GrasshopperNotes.com - Thoughts for inspired living


July 12, 2017

Comfortable Blues

Filed under: John Morgan's Blog — John Morgan @ 5:45 am

HeartburnI was struck with a new definition for “Stuck.” My old one was, “STUCK: When your thoughts tell you the projectionist has gone home, but your heart remains in the theatre.” It’s still apropos but the following one has caught my ear:

“STUCK: When you’re too comfortable with comfort.”

Our comfort zone can become a prison, one that we’re too comfortable to break out of.

If you’re stuck in a ditch in your car, you make some sort of effort to get out. That doesn’t seem to be the case when we’re in a behavioral ditch of our own digging.

Once again, quoting The Grasshopper from years ago: “Change your behavior or stay in your hole.”

I’m reminded of the acid indigestion commercial where the guy has to take a couple of antacid pills so he can have his pizza. That’s stuck! Heaven forbid that he should go to work on the cause of the internal distress.
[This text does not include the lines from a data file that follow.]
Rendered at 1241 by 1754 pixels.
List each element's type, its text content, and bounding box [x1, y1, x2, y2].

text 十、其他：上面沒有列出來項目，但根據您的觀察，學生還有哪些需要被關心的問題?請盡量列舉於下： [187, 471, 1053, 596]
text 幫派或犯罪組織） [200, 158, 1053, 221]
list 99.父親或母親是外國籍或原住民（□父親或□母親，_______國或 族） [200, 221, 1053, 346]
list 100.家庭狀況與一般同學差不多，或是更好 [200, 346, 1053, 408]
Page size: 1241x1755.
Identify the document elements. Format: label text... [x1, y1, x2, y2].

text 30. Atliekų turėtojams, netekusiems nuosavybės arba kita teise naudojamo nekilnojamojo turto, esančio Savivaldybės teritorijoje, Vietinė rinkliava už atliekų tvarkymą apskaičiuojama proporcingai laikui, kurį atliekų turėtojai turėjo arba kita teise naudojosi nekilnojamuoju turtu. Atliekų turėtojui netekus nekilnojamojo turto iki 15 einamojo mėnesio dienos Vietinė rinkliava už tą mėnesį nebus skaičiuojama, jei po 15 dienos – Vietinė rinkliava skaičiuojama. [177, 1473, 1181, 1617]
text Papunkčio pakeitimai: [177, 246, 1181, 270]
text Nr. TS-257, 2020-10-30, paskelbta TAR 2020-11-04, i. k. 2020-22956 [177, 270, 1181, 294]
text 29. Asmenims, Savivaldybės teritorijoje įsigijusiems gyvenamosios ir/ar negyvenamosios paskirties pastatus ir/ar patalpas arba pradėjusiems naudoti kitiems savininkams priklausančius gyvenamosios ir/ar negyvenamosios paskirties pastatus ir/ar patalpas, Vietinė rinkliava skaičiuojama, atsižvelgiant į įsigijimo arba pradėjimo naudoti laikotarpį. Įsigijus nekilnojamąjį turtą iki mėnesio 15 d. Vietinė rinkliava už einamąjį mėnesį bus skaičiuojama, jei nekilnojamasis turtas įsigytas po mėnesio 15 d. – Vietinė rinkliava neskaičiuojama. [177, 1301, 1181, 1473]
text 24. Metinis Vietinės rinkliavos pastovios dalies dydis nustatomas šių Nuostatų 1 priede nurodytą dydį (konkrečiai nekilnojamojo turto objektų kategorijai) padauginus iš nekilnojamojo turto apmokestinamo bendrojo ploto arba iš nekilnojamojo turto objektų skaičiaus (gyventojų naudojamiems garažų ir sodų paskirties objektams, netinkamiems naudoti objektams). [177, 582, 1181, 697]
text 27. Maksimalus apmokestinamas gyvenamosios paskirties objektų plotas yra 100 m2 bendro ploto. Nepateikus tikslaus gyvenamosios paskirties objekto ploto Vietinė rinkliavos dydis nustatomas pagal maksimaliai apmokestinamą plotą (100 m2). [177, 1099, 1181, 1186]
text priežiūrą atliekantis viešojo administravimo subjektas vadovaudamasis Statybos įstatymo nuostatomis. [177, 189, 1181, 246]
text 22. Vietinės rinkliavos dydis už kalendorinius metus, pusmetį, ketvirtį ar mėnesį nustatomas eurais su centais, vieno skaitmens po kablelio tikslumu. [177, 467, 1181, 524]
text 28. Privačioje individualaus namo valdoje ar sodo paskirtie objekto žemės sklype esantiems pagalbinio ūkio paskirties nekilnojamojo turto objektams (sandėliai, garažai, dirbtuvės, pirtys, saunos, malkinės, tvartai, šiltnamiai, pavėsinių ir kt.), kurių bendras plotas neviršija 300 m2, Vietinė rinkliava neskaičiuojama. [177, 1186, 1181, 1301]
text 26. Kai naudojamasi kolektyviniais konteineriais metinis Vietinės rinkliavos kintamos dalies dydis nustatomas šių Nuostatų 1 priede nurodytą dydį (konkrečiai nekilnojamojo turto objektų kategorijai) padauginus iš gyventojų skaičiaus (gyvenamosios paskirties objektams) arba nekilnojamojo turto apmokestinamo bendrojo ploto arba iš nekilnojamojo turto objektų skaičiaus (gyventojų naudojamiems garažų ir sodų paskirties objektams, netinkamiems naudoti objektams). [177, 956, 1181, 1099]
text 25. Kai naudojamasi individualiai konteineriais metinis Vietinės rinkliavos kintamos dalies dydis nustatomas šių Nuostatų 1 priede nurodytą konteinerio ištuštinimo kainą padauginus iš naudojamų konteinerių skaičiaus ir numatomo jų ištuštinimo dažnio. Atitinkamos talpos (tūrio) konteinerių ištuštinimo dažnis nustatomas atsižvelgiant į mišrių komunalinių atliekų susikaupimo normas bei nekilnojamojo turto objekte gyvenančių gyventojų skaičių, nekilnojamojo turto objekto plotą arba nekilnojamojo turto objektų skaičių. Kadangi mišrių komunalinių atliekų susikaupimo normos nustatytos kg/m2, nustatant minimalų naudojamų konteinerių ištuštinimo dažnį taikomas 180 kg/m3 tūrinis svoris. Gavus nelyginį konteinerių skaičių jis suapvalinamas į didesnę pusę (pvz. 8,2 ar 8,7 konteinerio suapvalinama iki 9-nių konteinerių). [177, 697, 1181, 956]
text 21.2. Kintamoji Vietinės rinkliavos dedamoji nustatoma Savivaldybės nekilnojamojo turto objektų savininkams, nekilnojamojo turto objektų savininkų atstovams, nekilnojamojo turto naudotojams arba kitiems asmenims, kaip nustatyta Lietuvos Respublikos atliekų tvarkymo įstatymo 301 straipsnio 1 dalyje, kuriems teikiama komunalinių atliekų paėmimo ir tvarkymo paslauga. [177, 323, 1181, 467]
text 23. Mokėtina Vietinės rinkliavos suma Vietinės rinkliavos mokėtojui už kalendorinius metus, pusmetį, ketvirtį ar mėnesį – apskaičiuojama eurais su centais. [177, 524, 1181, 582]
We instead mask it and stay stuck in our comfort zone.

Just about everyone I know knows where they’re stuck. They just won’t admit it out loud and they cover over their condition with the dirt from the rut they’ve dug.
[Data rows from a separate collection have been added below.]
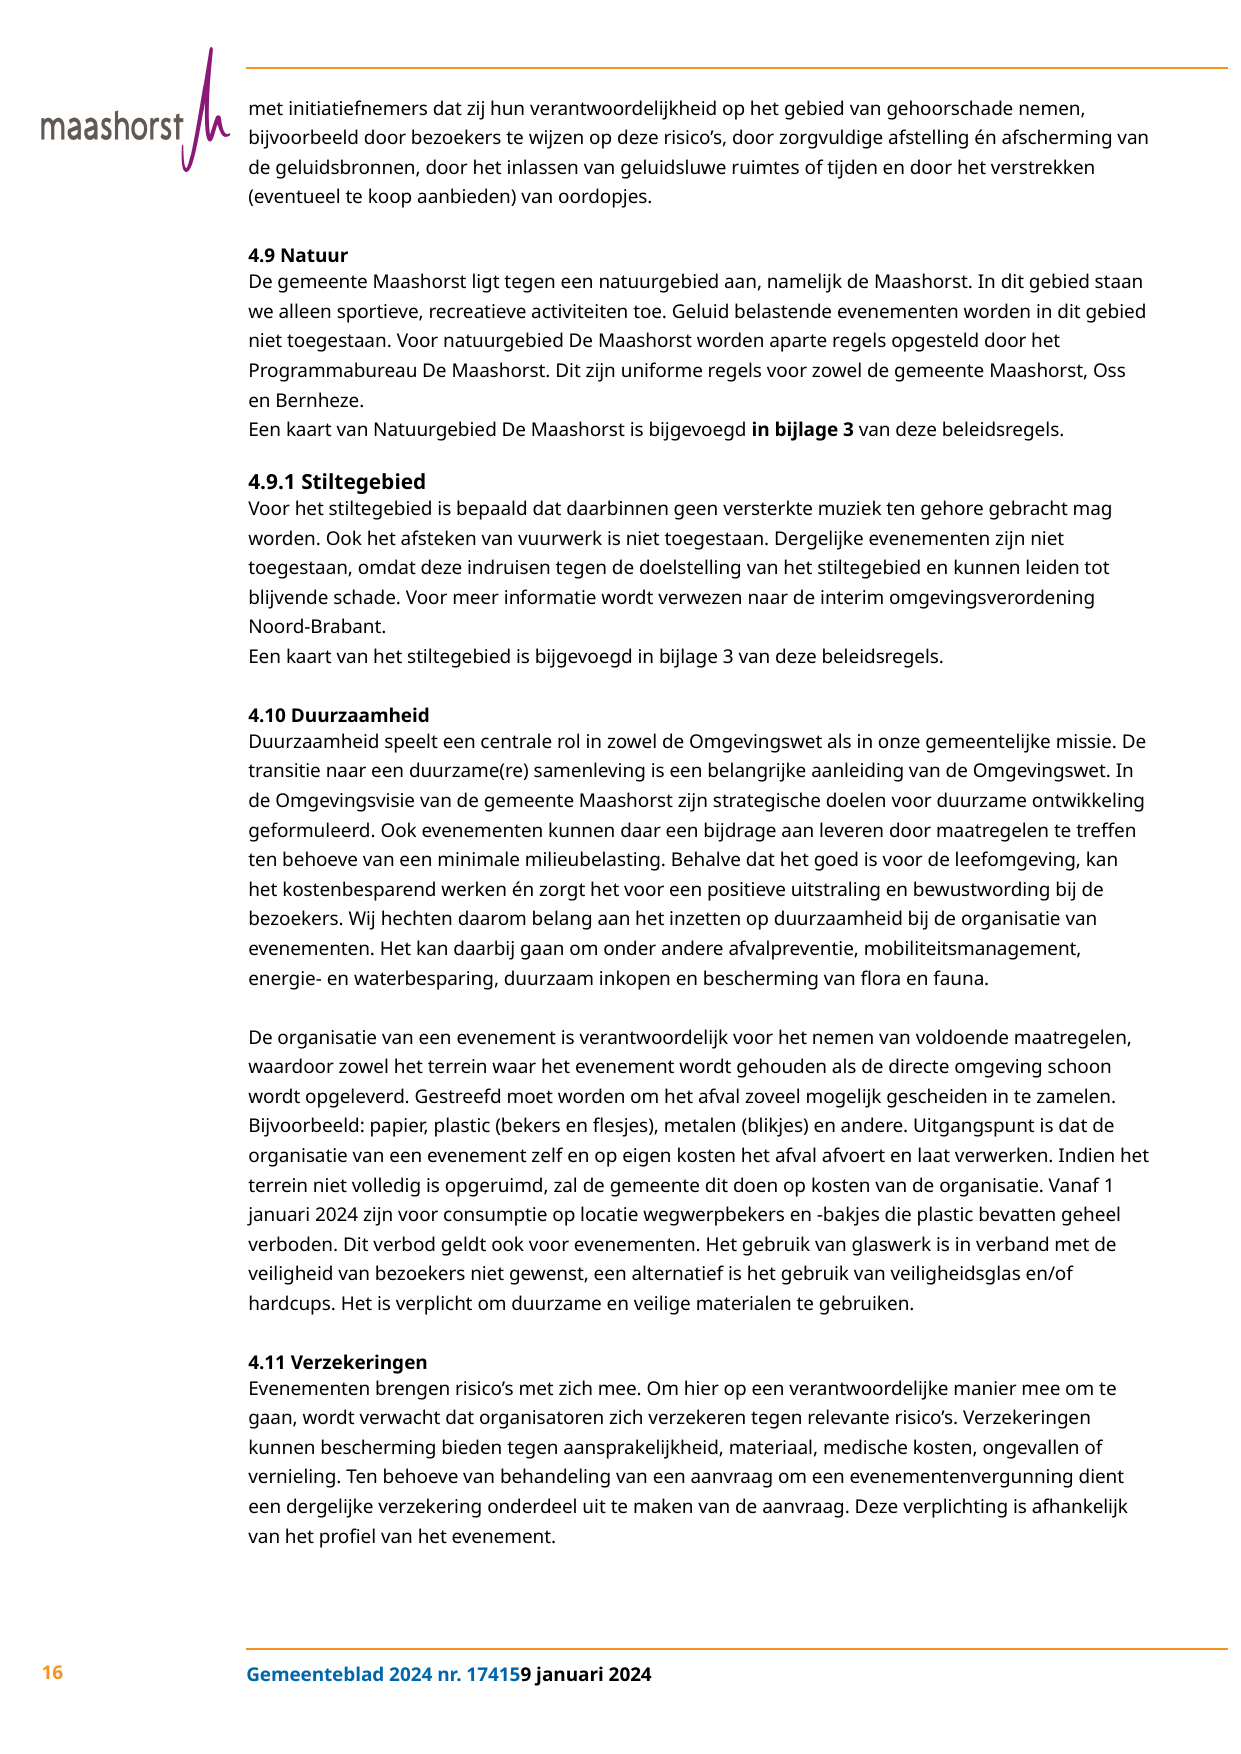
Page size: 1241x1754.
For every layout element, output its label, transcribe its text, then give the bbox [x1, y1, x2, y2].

text Voor het stiltegebied is bepaald dat daarbinnen geen versterkte muziek ten gehore gebracht mag worden. Ook het afsteken van vuurwerk is niet toegestaan. Dergelijke evenementen zijn niet toegestaan, omdat deze indruisen tegen de doelstelling van het stiltegebied en kunnen leiden tot blijvende schade. Voor meer informatie wordt verwezen naar de interim omgevingsverordening Noord-Brabant. [248, 495, 1152, 639]
text Een kaart van het stiltegebied is bijgevoegd in bijlage 3 van deze beleidsregels. [248, 643, 1152, 669]
text Evenementen brengen risico’s met zich mee. Om hier op een verantwoordelijke manier mee om te gaan, wordt verwacht dat organisatoren zich verzekeren tegen relevante risico’s. Verzekeringen kunnen bescherming bieden tegen aansprakelijkheid, materiaal, medische kosten, ongevallen of vernieling. Ten behoeve van behandeling van een aanvraag om een evenementenvergunning dient een dergelijke verzekering onderdeel uit te maken van de aanvraag. Deze verplichting is afhankelijk van het profiel van het evenement. [248, 1375, 1152, 1549]
text 4.11 Verzekeringen [248, 1349, 1152, 1375]
text Duurzaamheid speelt een centrale rol in zowel de Omgevingswet als in onze gemeentelijke missie. De transitie naar een duurzame(re) samenleving is een belangrijke aanleiding van de Omgevingswet. In de Omgevingsvisie van de gemeente Maashorst zijn strategische doelen voor duurzame ontwikkeling geformuleerd. Ook evenementen kunnen daar een bijdrage aan leveren door maatregelen te treffen ten behoeve van een minimale milieubelasting. Behalve dat het goed is voor de leefomgeving, kan het kostenbesparend werken én zorgt het voor een positieve uitstraling en bewustwording bij de bezoekers. Wij hechten daarom belang aan het inzetten op duurzaamheid bij de organisatie van evenementen. Het kan daarbij gaan om onder andere afvalpreventie, mobiliteitsmanagement, energie- en waterbesparing, duurzaam inkopen en bescherming van flora en fauna. [248, 728, 1152, 990]
picture [41, 47, 231, 172]
text Een kaart van Natuurgebied De Maashorst is bijgevoegd in bijlage 3 van deze beleidsregels. [248, 416, 1152, 442]
text met initiatiefnemers dat zij hun verantwoordelijkheid op het gebied van gehoorschade nemen, bijvoorbeeld door bezoekers te wijzen op deze risico’s, door zorgvuldige afstelling én afscherming van de geluidsbronnen, door het inlassen van geluidsluwe ruimtes of tijden en door het verstrekken (eventueel te koop aanbieden) van oordopjes. [248, 95, 1152, 209]
text 4.10 Duurzaamheid [248, 702, 1152, 728]
text 4.9.1 Stiltegebied [248, 467, 1152, 495]
text De organisatie van een evenement is verantwoordelijk voor het nemen van voldoende maatregelen, waardoor zowel het terrein waar het evenement wordt gehouden als de directe omgeving schoon wordt opgeleverd. Gestreefd moet worden om het afval zoveel mogelijk gescheiden in te zamelen. Bijvoorbeeld: papier, plastic (bekers en flesjes), metalen (blikjes) en andere. Uitgangspunt is dat de organisatie van een evenement zelf en op eigen kosten het afval afvoert en laat verwerken. Indien het terrein niet volledig is opgeruimd, zal de gemeente dit doen op kosten van de organisatie. Vanaf 1 januari 2024 zijn voor consumptie op locatie wegwerpbekers en -bakjes die plastic bevatten geheel verboden. Dit verbod geldt ook voor evenementen. Het gebruik van glaswerk is in verband met de veiligheid van bezoekers niet gewenst, een alternatief is het gebruik van veiligheidsglas en/of hardcups. Het is verplicht om duurzame en veilige materialen te gebruiken. [248, 1024, 1152, 1316]
text De gemeente Maashorst ligt tegen een natuurgebied aan, namelijk de Maashorst. In dit gebied staan we alleen sportieve, recreatieve activiteiten toe. Geluid belastende evenementen worden in dit gebied niet toegestaan. Voor natuurgebied De Maashorst worden aparte regels opgesteld door het Programmabureau De Maashorst. Dit zijn uniforme regels voor zowel de gemeente Maashorst, Oss en Bernheze. [248, 268, 1152, 412]
text 4.9 Natuur [248, 243, 1152, 268]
To get lasting comfort, you have to get uncomfortable.

Outgrowing stuck behavior is not comfortable, but it results in a lot more comfort than you had before.

Getting unstuck is a two step process:

1. Recognizing and admitting you’re stuck. That may entail being wrong about something you forever preached being right about.
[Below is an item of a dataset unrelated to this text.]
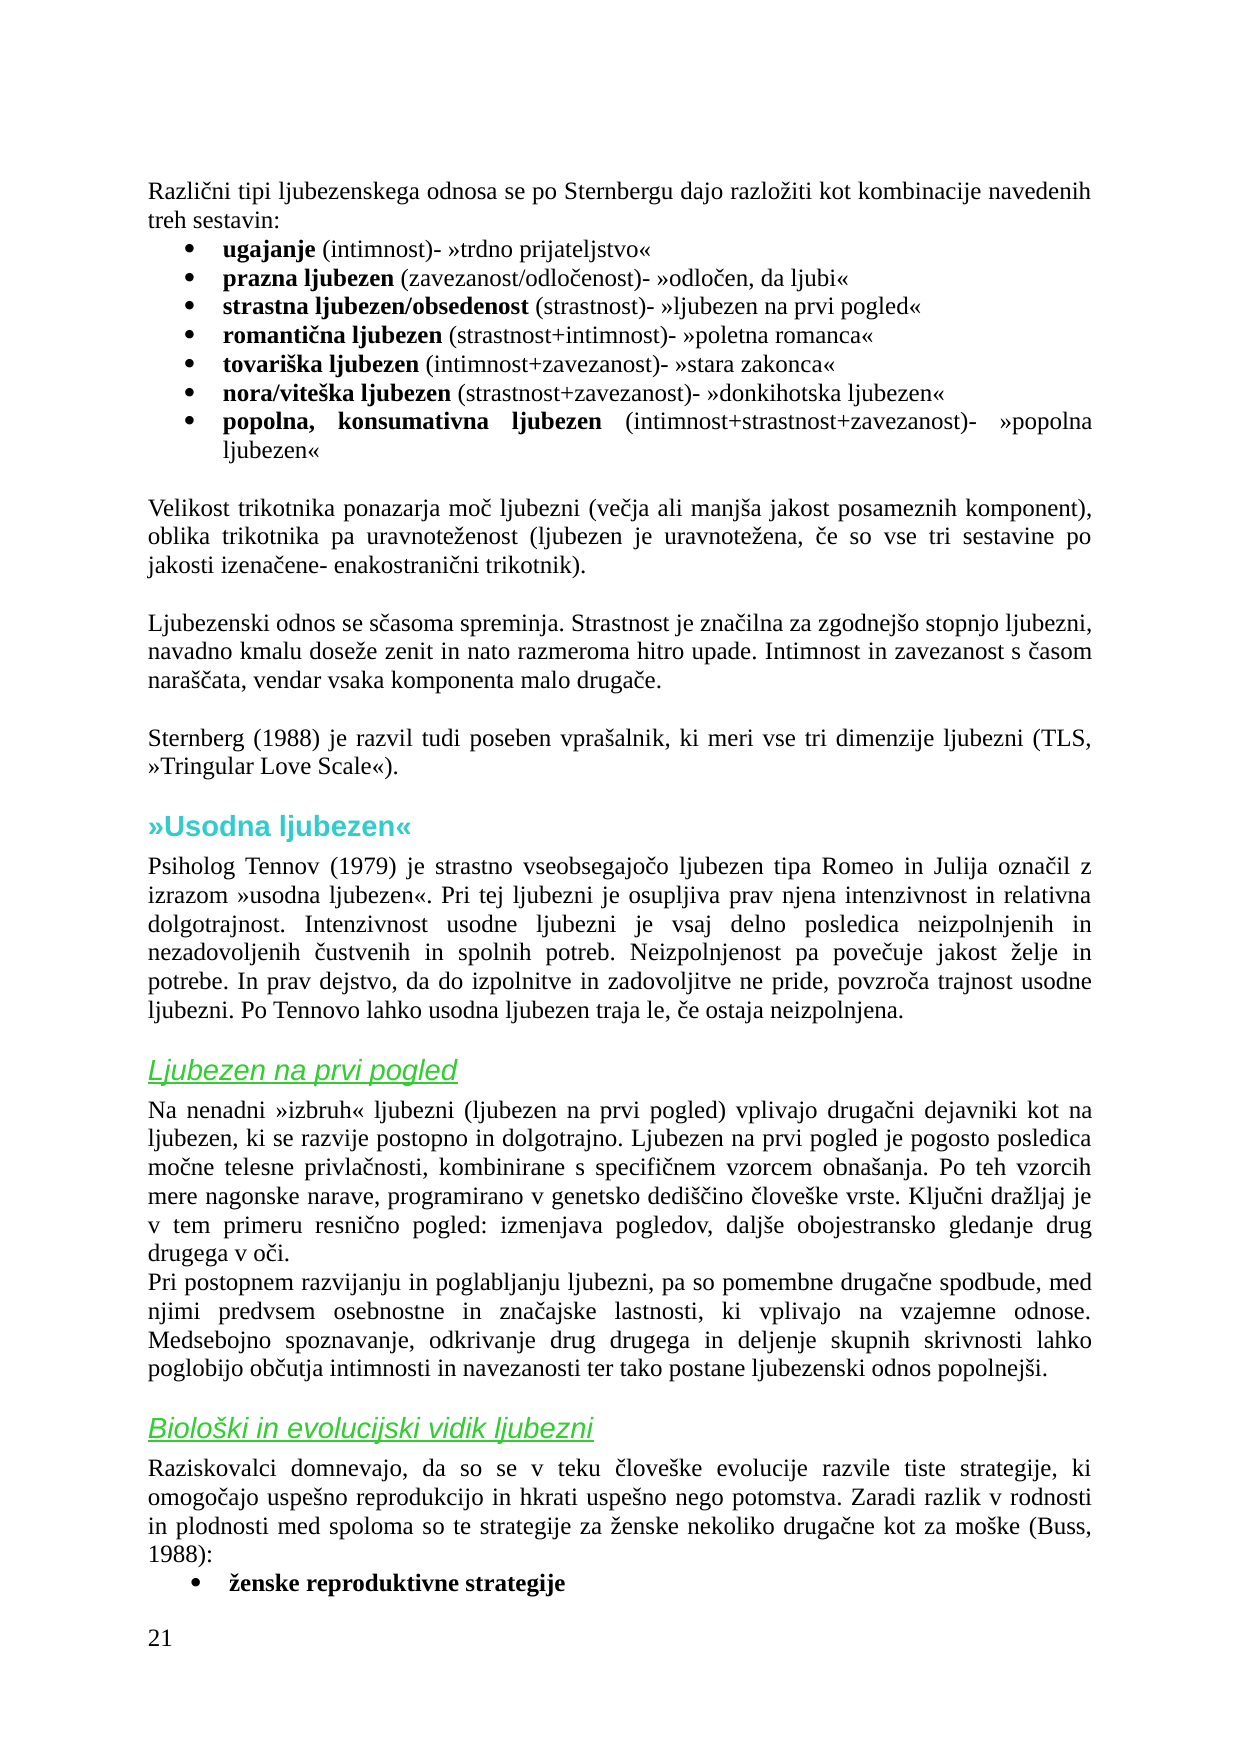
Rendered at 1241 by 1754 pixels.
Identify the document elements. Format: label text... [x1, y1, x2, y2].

2. Taking a step in the direction of discomfort.

The discomfort will eventually pass when you start putting one foot in front of the other (Baby Steps). It’s productive to conquer the molehill before you take on the mountain.

Here’s the Sticky Wicket: Getting past the denial that you’re stuck. That’s why Step 1 (above) is so crucial to your progress.

Attempt admitting to yourself that you’re stuck. After you get comfortable with that, admit it to others. Admission is what gets the ball rolling, and stepping towards discomfort completes the circuit.

Want real comfort? Get uncomfortable.